London spitzt zu

Die britische Regierung will in den nächsten Monaten die HMS »Dauntless«, einen modernen Zerstörer, zur Inselgruppe der Malwinen (Falkland Islands) schicken. Das Verteidigungsministerium teilte am Dienstag mit, daß die Entsendung des Kriegsschiffes bereits seit langem geplant sei. Am Montag hatten verschiedene Medien berichtet, daß Großbritannien im Mai mit dem Bau eines neuen militärischen Flughafens auf der mitten im Atlantik liegenden Insel St. Helena beginnen will. Der neue Flughafen dort soll vor allem als Truppenstützpunkt dienen, falls sich der Streit mit Argentinien um die Malwinen weiter zuspitzen sollte.

Kaum eine Frage schweißt die Menschen in Argentinien so zusammen, wie der Anspruch auf die Inselgruppe im Südatlantik, die seit dem 19. Jahrhundert unter britischer Kontrolle steht. Praktisch alle politischen Kräfte des südamerikanischen Landes beanspruchen die Souveränität über die Eilande, die von gerade einmal rund 3000 meist von englischen und schottischen Einwanderern abstammenden »Kelpers«, 1700 britischen Soldaten und Tausenden Schafen bewohnt werden.

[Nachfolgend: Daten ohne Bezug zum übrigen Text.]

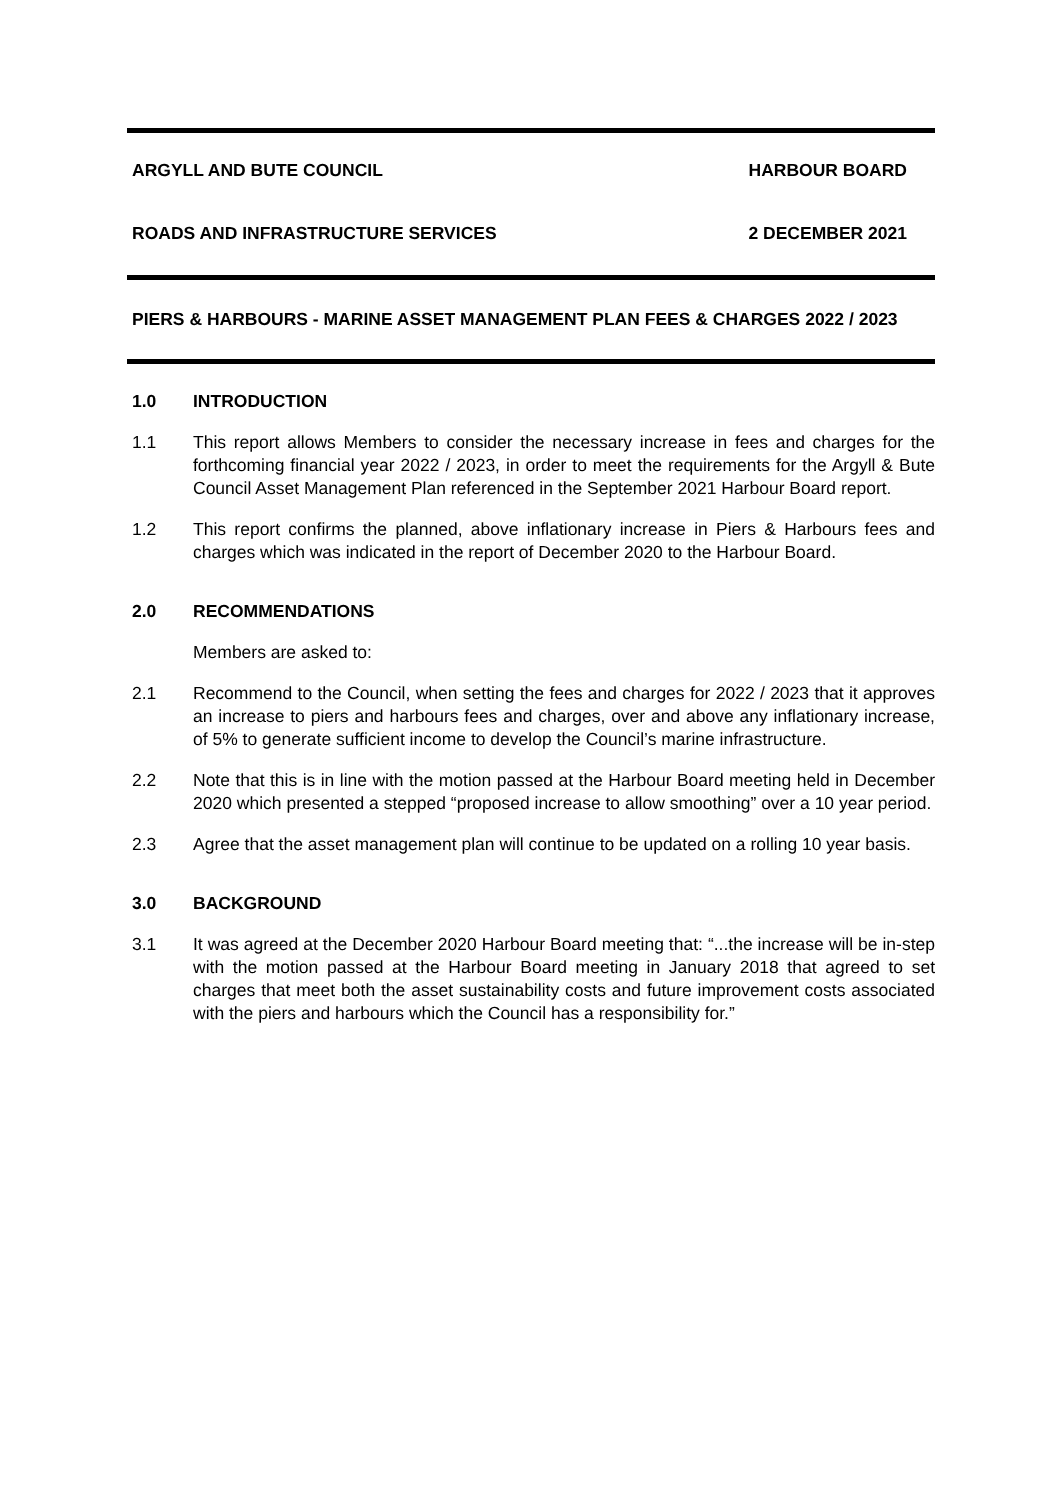ARGYLL AND BUTE COUNCIL HARBOUR BOARD
ROADS AND INFRASTRUCTURE SERVICES 2 DECEMBER 2021
PIERS & HARBOURS - MARINE ASSET MANAGEMENT PLAN FEES & CHARGES 2022 / 2023
1.0 INTRODUCTION
1.1 This report allows Members to consider the necessary increase in fees and charges for the forthcoming financial year 2022 / 2023, in order to meet the requirements for the Argyll & Bute Council Asset Management Plan referenced in the September 2021 Harbour Board report.
1.2 This report confirms the planned, above inflationary increase in Piers & Harbours fees and charges which was indicated in the report of December 2020 to the Harbour Board.
2.0 RECOMMENDATIONS
Members are asked to:
2.1 Recommend to the Council, when setting the fees and charges for 2022 / 2023 that it approves an increase to piers and harbours fees and charges, over and above any inflationary increase, of 5% to generate sufficient income to develop the Council’s marine infrastructure.
2.2 Note that this is in line with the motion passed at the Harbour Board meeting held in December 2020 which presented a stepped “proposed increase to allow smoothing” over a 10 year period.
2.3 Agree that the asset management plan will continue to be updated on a rolling 10 year basis.
3.0 BACKGROUND
3.1 It was agreed at the December 2020 Harbour Board meeting that: “...the increase will be in-step with the motion passed at the Harbour Board meeting in January 2018 that agreed to set charges that meet both the asset sustainability costs and future improvement costs associated with the piers and harbours which the Council has a responsibility for.”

Buenos Aires beruft sich darauf, daß die Inseln seit 1766 spanische Kolonie waren und deshalb mit der Unabhängigkeit Argentiniens 1816 Teil des eigenen Staatsgebietes geworden seien. Tatsächlich hatte die junge Republik ab etwa 1820 begonnen, die Malwinen zu besiedeln, doch 1829 eskalierte ein Streit zwischen der Inselverwaltung und den USA um Fischfangrechte. Washington schickte seine Kriegsmarine, bombardierte 1832 die damalige Hauptstadt Puerto Soledad und erklärte die Inseln schließlich zum »Niemandsland«. Jede argentinische Ansiedlung hier werde als »Piratennest« betrachtet und attackiert, warnte der US-Botschafter in Buenos Aires. Das galt jedoch nicht für die Briten, die kurz darauf die Kontrolle über die Inseln übernahmen.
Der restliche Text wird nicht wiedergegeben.